Dinner and Dancing
TreeHuggers eat buffalo. No exceptions except for strict vegetarians. If you've an interest in soil and water conservation, biodiversity, keeping family farms around, avoiding possible exposure to Mad Cow disease, energy conservation, and personal health, you owe it to yourself to give it a serious try. And I'm not talking about the pre-formed frozen "Buffalo Burgers" sold by the big grocery chains. Credit George Catlin, plains 'Painter in Residence' before settlers ended the Bison's reign, for giving me a romantic view of the Buff. But credit critical thinking, a strong desire for sustainability, and my love of cooking for sending me on a TreeHugging Buffalo hunt. The taste, I can report, is its own reward. Romanticism only carries so far.
George Catlin's painting of the sacred buffalo dance (above) documents what has been reported by European observers as a 'thanksgiving' celebration. I have a hunch it's a lot deeper than that, but, regardless, we all ought to dance for joy that the American Bison was not driven to extinction. Thanks to Canada and more thanks to Teddy Roosevelt for the rescue.
Let me count the reasons.
Buffalo are twice as efficient as beef cattle at converting wild grass forage into animal protein. Add some more efficiency because they need no "feedlot treatment" of hay, corn, and antibiotics. Buffs are also more drought tolerant and less attracted to natural waterways than are cattle: good for stream quality. Add up the energy, land, and water inputs for a pound of meat and Bison wins by a wide margin.

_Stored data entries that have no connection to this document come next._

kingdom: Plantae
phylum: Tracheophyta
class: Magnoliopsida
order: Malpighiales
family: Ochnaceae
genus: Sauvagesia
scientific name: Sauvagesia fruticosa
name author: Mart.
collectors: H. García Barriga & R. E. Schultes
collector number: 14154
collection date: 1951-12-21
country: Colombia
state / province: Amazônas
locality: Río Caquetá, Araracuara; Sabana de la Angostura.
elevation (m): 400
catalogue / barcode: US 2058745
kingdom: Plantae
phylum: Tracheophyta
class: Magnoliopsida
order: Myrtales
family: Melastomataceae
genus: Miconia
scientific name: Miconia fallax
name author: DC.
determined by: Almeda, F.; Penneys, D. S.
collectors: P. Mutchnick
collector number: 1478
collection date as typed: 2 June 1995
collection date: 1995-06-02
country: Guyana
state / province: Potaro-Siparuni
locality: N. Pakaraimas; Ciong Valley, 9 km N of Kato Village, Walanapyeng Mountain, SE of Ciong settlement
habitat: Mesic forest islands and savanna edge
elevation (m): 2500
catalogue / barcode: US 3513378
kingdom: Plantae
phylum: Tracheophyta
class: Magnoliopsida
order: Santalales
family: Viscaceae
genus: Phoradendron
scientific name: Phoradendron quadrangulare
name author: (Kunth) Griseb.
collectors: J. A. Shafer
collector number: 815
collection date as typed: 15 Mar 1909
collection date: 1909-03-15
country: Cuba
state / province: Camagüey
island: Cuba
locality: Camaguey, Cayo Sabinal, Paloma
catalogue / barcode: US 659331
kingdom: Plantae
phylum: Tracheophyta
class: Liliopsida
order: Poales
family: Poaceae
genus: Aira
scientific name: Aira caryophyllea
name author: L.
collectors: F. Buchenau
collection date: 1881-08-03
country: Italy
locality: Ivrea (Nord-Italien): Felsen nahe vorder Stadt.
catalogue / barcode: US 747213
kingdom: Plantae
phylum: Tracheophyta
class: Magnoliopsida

Bison are very well adapted to cold weather extremes, requiring farmers to expend less energy to keep them warm and sheltered during the depths of winter.
Fat content of all buffalo is substantially less than beef or chicken. Less fat coupled with the generally lower water content of buffalo meat means lower cooking temperatures suffice. This, in turn, saves cooking energy.
Buffalo meat producers tend to be family based. This could be a transitory situiation, but TreeHuggers can have at keeping it that way for a bit longer.
Pricing seems to vary widely so be sure to shop around.
Where to buy: -- In the interest of saving money and energy, as well as supporting a family enterprise, I ordered from a small farm in Northern Minnesota, on the Eastern edge of the Bison's native range. To locate a supplier near you, you can try this trade organization GIS map, or just do a web search with "buffalo + meat + yourstate".
Tradeoffs: -- It's a tradeoff between unit cost, shipping distance, and buying direct from a family producer versus a large scale online retailer. Worth exploring who does the meat processing and freezing. I was unable to find a Native American supplier because of the deluge of web "hits" associated with cultural and political history. Commenters?
TreeHuggers who have been paying attention to the issue of Peak Oil may be interested in what large portions of the Great Plains might look like sometime after 2030: buffalo grazing amongst the wind turbines, rubbing their backs upon the concrete foundations.